## Problem statement
Give the number of lines below that hold "surges", and only that.

BEGIN Information given

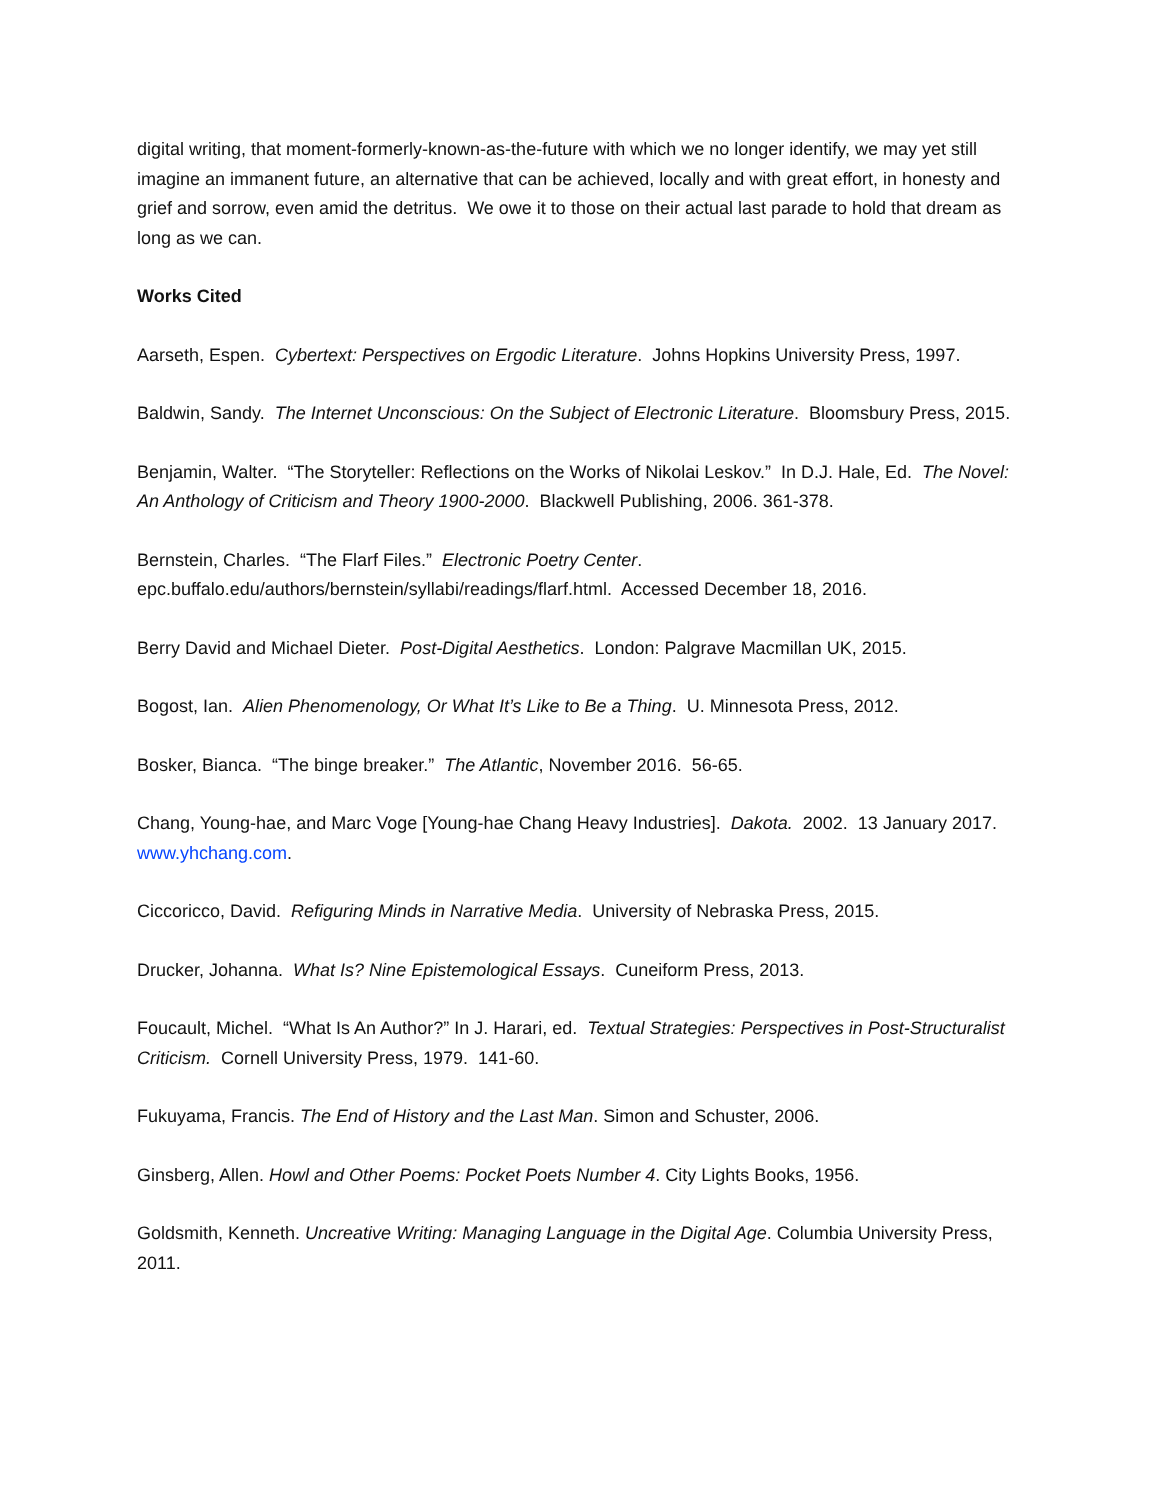digital writing, that moment-formerly-known-as-the-future with which we no longer identify, we may yet still imagine an immanent future, an alternative that can be achieved, locally and with great effort, in honesty and grief and sorrow, even amid the detritus. We owe it to those on their actual last parade to hold that dream as long as we can.
Works Cited
Aarseth, Espen. Cybertext: Perspectives on Ergodic Literature. Johns Hopkins University Press, 1997.
Baldwin, Sandy. The Internet Unconscious: On the Subject of Electronic Literature. Bloomsbury Press, 2015.
Benjamin, Walter. “The Storyteller: Reflections on the Works of Nikolai Leskov.” In D.J. Hale, Ed. The Novel: An Anthology of Criticism and Theory 1900-2000. Blackwell Publishing, 2006. 361-378.
Bernstein, Charles. “The Flarf Files.” Electronic Poetry Center.
epc.buffalo.edu/authors/bernstein/syllabi/readings/flarf.html. Accessed December 18, 2016.
Berry David and Michael Dieter. Post-Digital Aesthetics. London: Palgrave Macmillan UK, 2015.
Bogost, Ian. Alien Phenomenology, Or What It’s Like to Be a Thing. U. Minnesota Press, 2012.
Bosker, Bianca. “The binge breaker.” The Atlantic, November 2016. 56-65.
Chang, Young-hae, and Marc Voge [Young-hae Chang Heavy Industries]. Dakota. 2002. 13 January 2017. www.yhchang.com.
Ciccoricco, David. Refiguring Minds in Narrative Media. University of Nebraska Press, 2015.
Drucker, Johanna. What Is? Nine Epistemological Essays. Cuneiform Press, 2013.
Foucault, Michel. “What Is An Author?” In J. Harari, ed. Textual Strategies: Perspectives in Post-Structuralist Criticism. Cornell University Press, 1979. 141-60.
Fukuyama, Francis. The End of History and the Last Man. Simon and Schuster, 2006.
Ginsberg, Allen. Howl and Other Poems: Pocket Poets Number 4. City Lights Books, 1956.
Goldsmith, Kenneth. Uncreative Writing: Managing Language in the Digital Age. Columbia University Press, 2011.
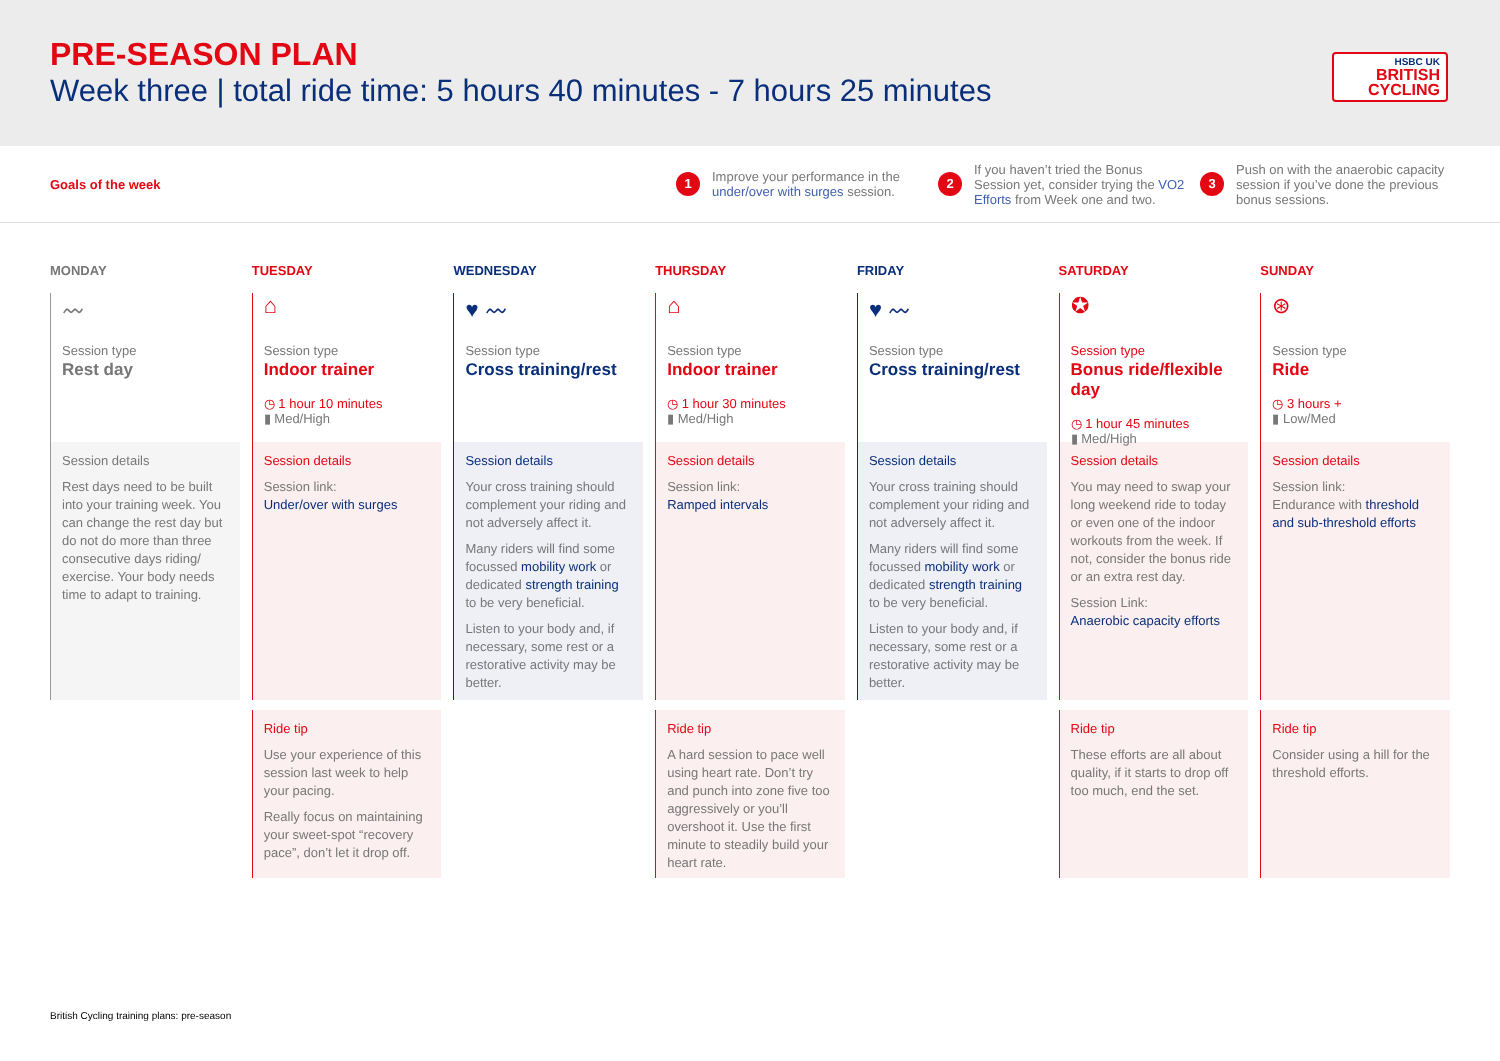PRE-SEASON PLAN
Week three | total ride time: 5 hours 40 minutes - 7 hours 25 minutes
HSBC UK
BRITISH CYCLING
Goals of the week
1 Improve your performance in the under/over with surges session.
2 If you haven’t tried the Bonus Session yet, consider trying the VO2 Efforts from Week one and two.
3 Push on with the anaerobic capacity session if you’ve done the previous bonus sessions.
MONDAY
〰
Session type
Rest day
Session details
Rest days need to be built into your training week. You can change the rest day but do not do more than three consecutive days riding/ exercise. Your body needs time to adapt to training.
TUESDAY
⌂
Session type
Indoor trainer
◷ 1 hour 10 minutes
▮ Med/High
Session details
Session link:
Under/over with surges
Ride tip
Use your experience of this session last week to help your pacing.
Really focus on maintaining your sweet-spot “recovery pace”, don’t let it drop off.
WEDNESDAY
♥ 〰
Session type
Cross training/rest
Session details
Your cross training should complement your riding and not adversely affect it.
Many riders will find some focussed mobility work or dedicated strength training to be very beneficial.
Listen to your body and, if necessary, some rest or a restorative activity may be better.
THURSDAY
⌂
Session type
Indoor trainer
◷ 1 hour 30 minutes
▮ Med/High
Session details
Session link:
Ramped intervals
Ride tip
A hard session to pace well using heart rate. Don’t try and punch into zone five too aggressively or you’ll overshoot it. Use the first minute to steadily build your heart rate.
FRIDAY
♥ 〰
Session type
Cross training/rest
Session details
Your cross training should complement your riding and not adversely affect it.
Many riders will find some focussed mobility work or dedicated strength training to be very beneficial.
Listen to your body and, if necessary, some rest or a restorative activity may be better.
SATURDAY
✪
Session type
Bonus ride/flexible day
◷ 1 hour 45 minutes
▮ Med/High
Session details
You may need to swap your long weekend ride to today or even one of the indoor workouts from the week. If not, consider the bonus ride or an extra rest day.
Session Link:
Anaerobic capacity efforts
Ride tip
These efforts are all about quality, if it starts to drop off too much, end the set.
SUNDAY
⊛
Session type
Ride
◷ 3 hours +
▮ Low/Med
Session details
Session link:
Endurance with threshold and sub-threshold efforts
Ride tip
Consider using a hill for the threshold efforts.
British Cycling training plans: pre-season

END Information given

## Task answer
2